Wordfence has not yet observed RCE activity, but expects new attacks based on the details of the vulnerabilities being published. The developers of the plugin confirmed active exploitation of the plugin's stored cross site scripting vulnerability in the wild in March 2019
- WordPress Social Warfare Plugin versions 3.5.1 and 3.5.2
Multiple vulnerabilities have been discovered in the WordPress Social Warfare Plugin, the most severe of which could allow for remote code execution.

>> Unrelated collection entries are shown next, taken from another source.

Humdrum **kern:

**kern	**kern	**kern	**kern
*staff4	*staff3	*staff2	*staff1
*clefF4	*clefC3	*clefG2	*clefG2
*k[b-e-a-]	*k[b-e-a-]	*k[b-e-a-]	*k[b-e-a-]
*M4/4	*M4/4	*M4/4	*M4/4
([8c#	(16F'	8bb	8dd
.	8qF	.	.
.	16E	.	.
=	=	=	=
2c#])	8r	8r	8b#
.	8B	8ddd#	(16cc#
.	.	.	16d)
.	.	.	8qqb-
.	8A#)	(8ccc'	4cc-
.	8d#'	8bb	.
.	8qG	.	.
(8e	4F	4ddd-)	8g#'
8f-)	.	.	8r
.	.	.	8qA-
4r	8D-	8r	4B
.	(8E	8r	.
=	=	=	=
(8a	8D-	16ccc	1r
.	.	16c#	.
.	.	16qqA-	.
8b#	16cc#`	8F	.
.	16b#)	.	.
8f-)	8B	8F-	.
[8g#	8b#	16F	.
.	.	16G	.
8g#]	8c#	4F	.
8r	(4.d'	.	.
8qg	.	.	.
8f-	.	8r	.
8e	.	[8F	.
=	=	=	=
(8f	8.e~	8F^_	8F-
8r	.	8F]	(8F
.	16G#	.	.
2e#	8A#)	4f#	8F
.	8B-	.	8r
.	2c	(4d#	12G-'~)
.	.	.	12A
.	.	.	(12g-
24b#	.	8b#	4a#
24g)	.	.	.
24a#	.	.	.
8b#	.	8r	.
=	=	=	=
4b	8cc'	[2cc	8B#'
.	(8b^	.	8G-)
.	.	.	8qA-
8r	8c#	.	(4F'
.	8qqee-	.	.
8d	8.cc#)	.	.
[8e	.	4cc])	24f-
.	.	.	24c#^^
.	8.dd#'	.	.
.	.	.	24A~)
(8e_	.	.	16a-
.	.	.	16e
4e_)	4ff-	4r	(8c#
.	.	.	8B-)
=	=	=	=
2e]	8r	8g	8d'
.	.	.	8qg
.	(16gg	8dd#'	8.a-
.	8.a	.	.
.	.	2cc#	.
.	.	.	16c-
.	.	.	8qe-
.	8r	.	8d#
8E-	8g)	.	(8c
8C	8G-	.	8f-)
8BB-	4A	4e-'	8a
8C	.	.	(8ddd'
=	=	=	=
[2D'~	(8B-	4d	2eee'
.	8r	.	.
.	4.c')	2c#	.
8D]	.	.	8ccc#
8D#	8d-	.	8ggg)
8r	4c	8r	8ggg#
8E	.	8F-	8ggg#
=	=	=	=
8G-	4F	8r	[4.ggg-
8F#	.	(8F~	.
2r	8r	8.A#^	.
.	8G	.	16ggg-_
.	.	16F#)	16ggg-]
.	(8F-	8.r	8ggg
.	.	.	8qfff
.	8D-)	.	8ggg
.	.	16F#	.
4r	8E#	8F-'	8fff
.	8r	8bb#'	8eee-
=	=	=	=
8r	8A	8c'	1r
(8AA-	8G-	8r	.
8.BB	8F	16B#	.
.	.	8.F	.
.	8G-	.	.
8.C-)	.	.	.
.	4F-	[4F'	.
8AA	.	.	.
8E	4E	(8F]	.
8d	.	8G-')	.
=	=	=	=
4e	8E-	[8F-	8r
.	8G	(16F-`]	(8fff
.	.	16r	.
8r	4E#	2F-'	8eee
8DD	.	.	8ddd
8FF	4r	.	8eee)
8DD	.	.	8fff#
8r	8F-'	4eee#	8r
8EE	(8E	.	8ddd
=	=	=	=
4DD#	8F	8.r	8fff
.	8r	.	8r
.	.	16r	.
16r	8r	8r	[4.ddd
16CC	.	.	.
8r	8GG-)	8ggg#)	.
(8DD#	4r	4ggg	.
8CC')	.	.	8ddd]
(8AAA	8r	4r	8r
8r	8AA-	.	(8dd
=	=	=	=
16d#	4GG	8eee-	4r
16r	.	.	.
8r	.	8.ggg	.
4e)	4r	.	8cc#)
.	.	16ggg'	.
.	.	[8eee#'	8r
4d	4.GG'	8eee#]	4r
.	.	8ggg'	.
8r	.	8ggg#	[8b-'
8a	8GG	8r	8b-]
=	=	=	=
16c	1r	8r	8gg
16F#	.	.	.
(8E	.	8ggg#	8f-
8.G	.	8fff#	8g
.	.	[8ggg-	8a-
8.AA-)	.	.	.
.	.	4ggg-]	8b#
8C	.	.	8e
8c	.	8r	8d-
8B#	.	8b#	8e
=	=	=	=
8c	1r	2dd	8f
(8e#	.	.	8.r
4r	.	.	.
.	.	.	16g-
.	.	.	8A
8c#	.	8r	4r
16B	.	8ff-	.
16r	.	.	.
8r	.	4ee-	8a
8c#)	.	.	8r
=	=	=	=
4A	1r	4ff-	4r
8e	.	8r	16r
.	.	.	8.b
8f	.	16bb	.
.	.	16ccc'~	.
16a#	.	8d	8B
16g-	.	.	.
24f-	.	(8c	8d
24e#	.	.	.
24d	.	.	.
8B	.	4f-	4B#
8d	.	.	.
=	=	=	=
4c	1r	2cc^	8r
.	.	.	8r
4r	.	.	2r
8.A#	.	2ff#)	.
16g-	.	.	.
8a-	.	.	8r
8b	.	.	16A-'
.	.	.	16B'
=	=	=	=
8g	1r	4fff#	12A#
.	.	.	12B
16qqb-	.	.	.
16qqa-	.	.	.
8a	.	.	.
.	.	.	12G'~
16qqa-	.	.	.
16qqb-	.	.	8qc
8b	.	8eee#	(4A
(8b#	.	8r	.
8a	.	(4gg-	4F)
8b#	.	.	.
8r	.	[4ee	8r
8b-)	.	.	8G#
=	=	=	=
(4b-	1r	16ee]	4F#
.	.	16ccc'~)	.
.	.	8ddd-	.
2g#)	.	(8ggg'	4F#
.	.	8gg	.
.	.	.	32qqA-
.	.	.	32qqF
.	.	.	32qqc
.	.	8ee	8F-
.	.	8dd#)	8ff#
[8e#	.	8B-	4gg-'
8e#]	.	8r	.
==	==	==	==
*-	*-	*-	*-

This vulnerability exists because the site configuration migration script directly executes attacker-controlled options as PHP code through the use of the PHP eval() function. An unauthenticated attacker can control the options by submitting a request to the script referencing a malicious configuration file. Successful exploitation of the most severe of these vulnerabilities could allow for remote code execution with elevated privileges that could allow the attacker to add administrative users, backdoors, execute system commands, or perform other malicious activity.
- Verify no unauthorized system modifications have occurred on system before applying patch.
- After appropriate testing, immediately apply updates provided by WordPress manually to affected systems.
- Apply the Principle of Least Privilege to all systems and services.
- Monitor intrusion detection systems for any signs of anomalous activity.
- Unless required, limit external network access to affected products.